Job item
Could you reproduce the whole listing below line for line, without changing anything, and leave the pictures out of your answer?

Input material
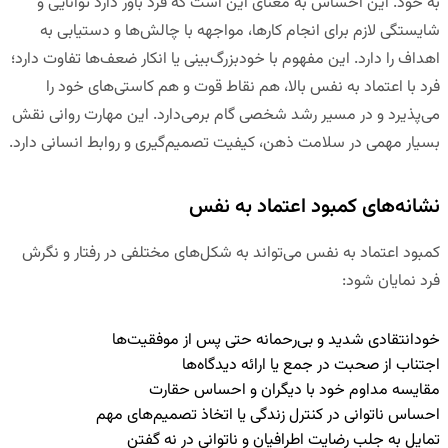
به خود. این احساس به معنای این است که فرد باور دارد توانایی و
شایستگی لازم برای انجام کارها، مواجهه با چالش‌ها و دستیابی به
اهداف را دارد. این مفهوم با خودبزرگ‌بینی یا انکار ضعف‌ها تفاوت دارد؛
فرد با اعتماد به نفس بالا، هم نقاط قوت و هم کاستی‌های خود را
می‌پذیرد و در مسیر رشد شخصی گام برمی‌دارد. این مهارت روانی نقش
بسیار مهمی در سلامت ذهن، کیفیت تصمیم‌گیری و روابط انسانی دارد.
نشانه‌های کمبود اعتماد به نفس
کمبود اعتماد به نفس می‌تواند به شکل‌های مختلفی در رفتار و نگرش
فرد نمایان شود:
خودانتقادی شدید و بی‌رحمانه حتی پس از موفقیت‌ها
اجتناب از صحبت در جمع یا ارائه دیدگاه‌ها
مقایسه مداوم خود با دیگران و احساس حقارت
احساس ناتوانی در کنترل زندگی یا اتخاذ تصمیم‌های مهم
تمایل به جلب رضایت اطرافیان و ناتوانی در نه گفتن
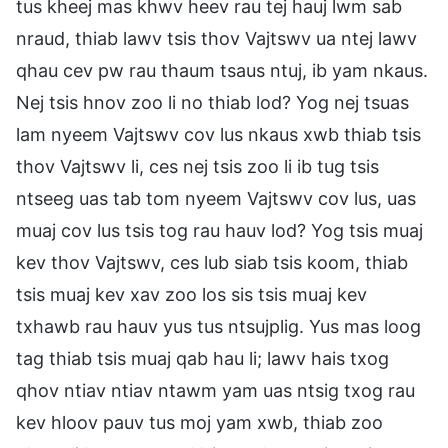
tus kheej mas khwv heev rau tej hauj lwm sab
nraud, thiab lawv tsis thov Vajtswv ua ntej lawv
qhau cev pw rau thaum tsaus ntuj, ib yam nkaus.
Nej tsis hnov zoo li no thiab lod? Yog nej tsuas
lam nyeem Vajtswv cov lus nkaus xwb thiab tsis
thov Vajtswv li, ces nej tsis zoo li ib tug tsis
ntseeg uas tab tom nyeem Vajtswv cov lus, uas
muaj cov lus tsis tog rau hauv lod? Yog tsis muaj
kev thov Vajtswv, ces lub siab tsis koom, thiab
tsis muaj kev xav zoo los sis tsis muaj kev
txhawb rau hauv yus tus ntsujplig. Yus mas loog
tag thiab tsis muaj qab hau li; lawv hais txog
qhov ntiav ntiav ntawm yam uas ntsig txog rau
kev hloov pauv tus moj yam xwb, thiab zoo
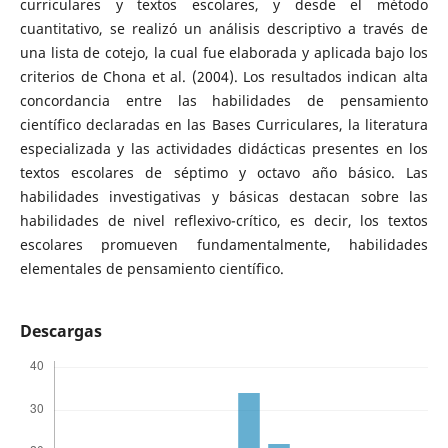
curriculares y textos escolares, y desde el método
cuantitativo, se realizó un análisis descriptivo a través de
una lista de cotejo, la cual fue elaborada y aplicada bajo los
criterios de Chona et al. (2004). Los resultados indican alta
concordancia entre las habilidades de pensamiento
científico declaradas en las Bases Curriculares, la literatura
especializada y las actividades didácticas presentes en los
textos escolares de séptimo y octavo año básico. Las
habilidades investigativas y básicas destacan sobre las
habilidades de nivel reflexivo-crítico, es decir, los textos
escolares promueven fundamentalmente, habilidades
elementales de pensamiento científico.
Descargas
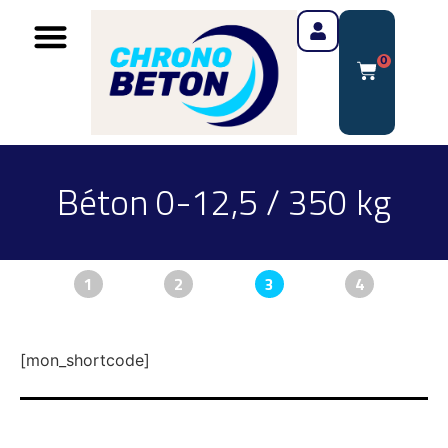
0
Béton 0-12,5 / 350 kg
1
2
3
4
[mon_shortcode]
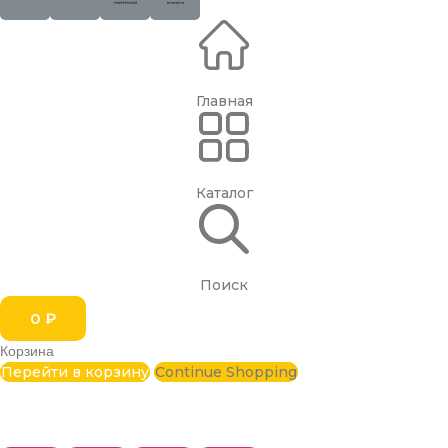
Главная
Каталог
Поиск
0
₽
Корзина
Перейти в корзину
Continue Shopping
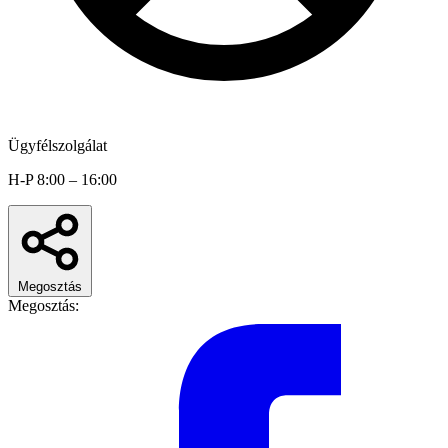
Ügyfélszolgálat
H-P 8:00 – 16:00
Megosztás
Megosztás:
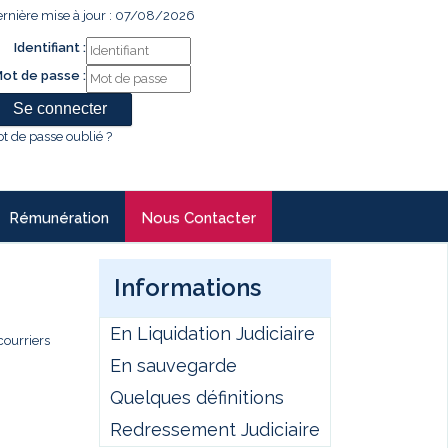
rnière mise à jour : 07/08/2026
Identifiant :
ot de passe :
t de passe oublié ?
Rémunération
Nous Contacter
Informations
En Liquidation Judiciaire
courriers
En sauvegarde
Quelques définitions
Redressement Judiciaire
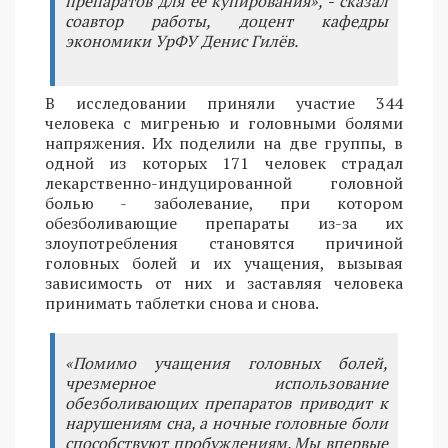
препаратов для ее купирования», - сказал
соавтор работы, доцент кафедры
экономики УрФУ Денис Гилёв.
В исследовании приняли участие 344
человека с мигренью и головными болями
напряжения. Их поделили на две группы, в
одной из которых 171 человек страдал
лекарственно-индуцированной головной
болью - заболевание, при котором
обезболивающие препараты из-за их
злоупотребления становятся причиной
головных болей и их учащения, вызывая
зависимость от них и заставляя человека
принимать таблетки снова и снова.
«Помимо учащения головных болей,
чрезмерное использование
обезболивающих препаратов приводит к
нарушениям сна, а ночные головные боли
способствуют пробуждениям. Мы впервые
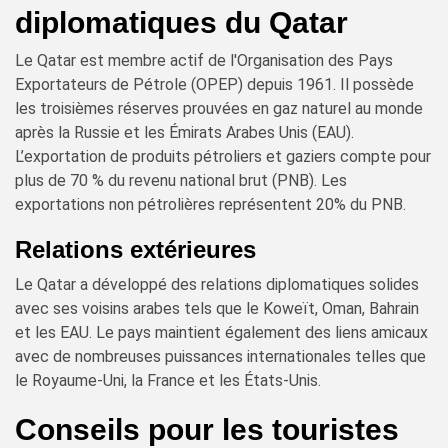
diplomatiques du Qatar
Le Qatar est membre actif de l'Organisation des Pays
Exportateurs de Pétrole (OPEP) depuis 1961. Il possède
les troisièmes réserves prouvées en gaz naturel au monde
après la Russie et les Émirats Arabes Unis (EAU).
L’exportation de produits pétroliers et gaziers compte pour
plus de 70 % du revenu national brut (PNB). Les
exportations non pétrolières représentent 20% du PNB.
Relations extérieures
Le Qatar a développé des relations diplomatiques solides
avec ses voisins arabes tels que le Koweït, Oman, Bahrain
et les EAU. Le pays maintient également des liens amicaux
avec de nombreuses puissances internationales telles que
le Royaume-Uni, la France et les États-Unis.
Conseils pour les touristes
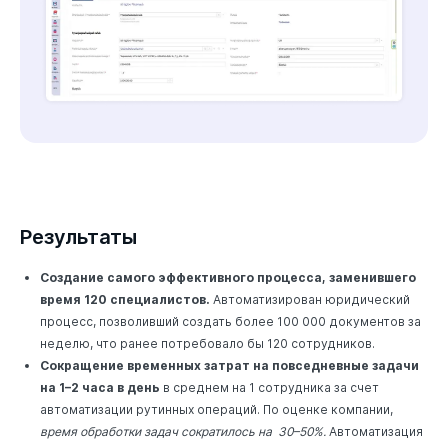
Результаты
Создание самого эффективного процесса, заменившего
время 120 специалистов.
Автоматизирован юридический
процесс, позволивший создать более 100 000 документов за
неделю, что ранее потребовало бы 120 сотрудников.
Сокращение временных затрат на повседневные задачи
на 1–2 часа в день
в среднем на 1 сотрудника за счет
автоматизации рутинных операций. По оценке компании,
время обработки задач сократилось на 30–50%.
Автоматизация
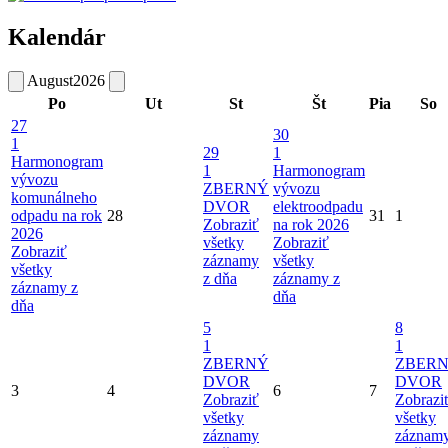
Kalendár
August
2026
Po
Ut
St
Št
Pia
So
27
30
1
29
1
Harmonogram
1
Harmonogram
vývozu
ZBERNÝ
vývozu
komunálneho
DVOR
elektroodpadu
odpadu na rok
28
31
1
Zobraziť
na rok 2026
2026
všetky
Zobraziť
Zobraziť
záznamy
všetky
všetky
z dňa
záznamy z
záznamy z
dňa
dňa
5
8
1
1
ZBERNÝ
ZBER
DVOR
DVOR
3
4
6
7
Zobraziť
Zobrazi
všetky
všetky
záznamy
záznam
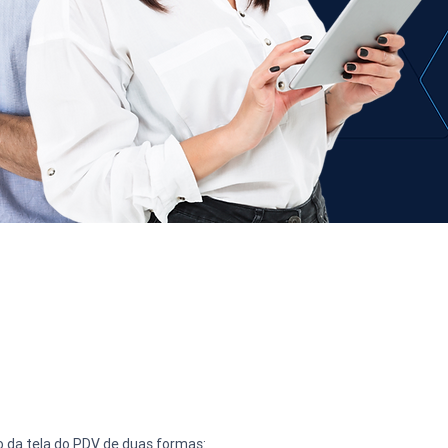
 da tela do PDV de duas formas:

Answer to the exercise
به خود. این احساس به معنای این است که فرد باور دارد توانایی و
شایستگی لازم برای انجام کارها، مواجهه با چالش‌ها و دستیابی به
اهداف را دارد. این مفهوم با خودبزرگ‌بینی یا انکار ضعف‌ها تفاوت دارد؛
فرد با اعتماد به نفس بالا، هم نقاط قوت و هم کاستی‌های خود را
می‌پذیرد و در مسیر رشد شخصی گام برمی‌دارد. این مهارت روانی نقش
بسیار مهمی در سلامت ذهن، کیفیت تصمیم‌گیری و روابط انسانی دارد.
نشانه‌های کمبود اعتماد به نفس
کمبود اعتماد به نفس می‌تواند به شکل‌های مختلفی در رفتار و نگرش
فرد نمایان شود:
خودانتقادی شدید و بی‌رحمانه حتی پس از موفقیت‌ها
اجتناب از صحبت در جمع یا ارائه دیدگاه‌ها
مقایسه مداوم خود با دیگران و احساس حقارت
احساس ناتوانی در کنترل زندگی یا اتخاذ تصمیم‌های مهم
تمایل به جلب رضایت اطرافیان و ناتوانی در نه گفتن
tus kheej mas khwv heev rau tej hauj lwm sab
nraud, thiab lawv tsis thov Vajtswv ua ntej lawv
qhau cev pw rau thaum tsaus ntuj, ib yam nkaus.
Nej tsis hnov zoo li no thiab lod? Yog nej tsuas
lam nyeem Vajtswv cov lus nkaus xwb thiab tsis
thov Vajtswv li, ces nej tsis zoo li ib tug tsis
ntseeg uas tab tom nyeem Vajtswv cov lus, uas
muaj cov lus tsis tog rau hauv lod? Yog tsis muaj
kev thov Vajtswv, ces lub siab tsis koom, thiab
tsis muaj kev xav zoo los sis tsis muaj kev
txhawb rau hauv yus tus ntsujplig. Yus mas loog
tag thiab tsis muaj qab hau li; lawv hais txog
qhov ntiav ntiav ntawm yam uas ntsig txog rau
kev hloov pauv tus moj yam xwb, thiab zoo
curriculares y textos escolares, y desde el método
cuantitativo, se realizó un análisis descriptivo a través de
una lista de cotejo, la cual fue elaborada y aplicada bajo los
criterios de Chona et al. (2004). Los resultados indican alta
concordancia entre las habilidades de pensamiento
científico declaradas en las Bases Curriculares, la literatura
especializada y las actividades didácticas presentes en los
textos escolares de séptimo y octavo año básico. Las
habilidades investigativas y básicas destacan sobre las
habilidades de nivel reflexivo-crítico, es decir, los textos
escolares promueven fundamentalmente, habilidades
elementales de pensamiento científico.
Descargas
0
Béton 0-12,5 / 350 kg
1
2
3
4
[mon_shortcode]
Главная
Каталог
Поиск
0
₽
Корзина
Перейти в корзину
Continue Shopping
Ügyfélszolgálat
H-P 8:00 – 16:00
Megosztás
Megosztás:
rnière mise à jour : 07/08/2026
Identifiant :
ot de passe :
t de passe oublié ?
Rémunération
Nous Contacter
Informations
En Liquidation Judiciaire
courriers
En sauvegarde
Quelques définitions
Redressement Judiciaire
препаратов для ее купирования», - сказал
соавтор работы, доцент кафедры
экономики УрФУ Денис Гилёв.
В исследовании приняли участие 344
человека с мигренью и головными болями
напряжения. Их поделили на две группы, в
одной из которых 171 человек страдал
лекарственно-индуцированной головной
болью - заболевание, при котором
обезболивающие препараты из-за их
злоупотребления становятся причиной
головных болей и их учащения, вызывая
зависимость от них и заставляя человека
принимать таблетки снова и снова.
«Помимо учащения головных болей,
чрезмерное использование
обезболивающих препаратов приводит к
нарушениям сна, а ночные головные боли
способствуют пробуждениям. Мы впервые
diplomatiques du Qatar
Le Qatar est membre actif de l'Organisation des Pays
Exportateurs de Pétrole (OPEP) depuis 1961. Il possède
les troisièmes réserves prouvées en gaz naturel au monde
après la Russie et les Émirats Arabes Unis (EAU).
L’exportation de produits pétroliers et gaziers compte pour
plus de 70 % du revenu national brut (PNB). Les
exportations non pétrolières représentent 20% du PNB.
Relations extérieures
Le Qatar a développé des relations diplomatiques solides
avec ses voisins arabes tels que le Koweït, Oman, Bahrain
et les EAU. Le pays maintient également des liens amicaux
avec de nombreuses puissances internationales telles que
le Royaume-Uni, la France et les États-Unis.
Conseils pour les touristes
Результаты
Создание самого эффективного процесса, заменившего
время 120 специалистов.
Автоматизирован юридический
процесс, позволивший создать более 100 000 документов за
неделю, что ранее потребовало бы 120 сотрудников.
Сокращение временных затрат на повседневные задачи
на 1–2 часа в день
в среднем на 1 сотрудника за счет
автоматизации рутинных операций. По оценке компании,
время обработки задач сократилось на 30–50%.
Автоматизация
Kalendár
August
2026
Po
Ut
St
Št
Pia
So
27
30
1
29
1
Harmonogram
1
Harmonogram
vývozu
ZBERNÝ
vývozu
komunálneho
DVOR
elektroodpadu
odpadu na rok
28
31
1
Zobraziť
na rok 2026
2026
všetky
Zobraziť
Zobraziť
záznamy
všetky
všetky
z dňa
záznamy z
záznamy z
dňa
dňa
5
8
1
1
ZBERNÝ
ZBER
DVOR
DVOR
3
4
6
7
Zobraziť
Zobrazi
všetky
všetky
záznamy
záznam
 da tela do PDV de duas formas:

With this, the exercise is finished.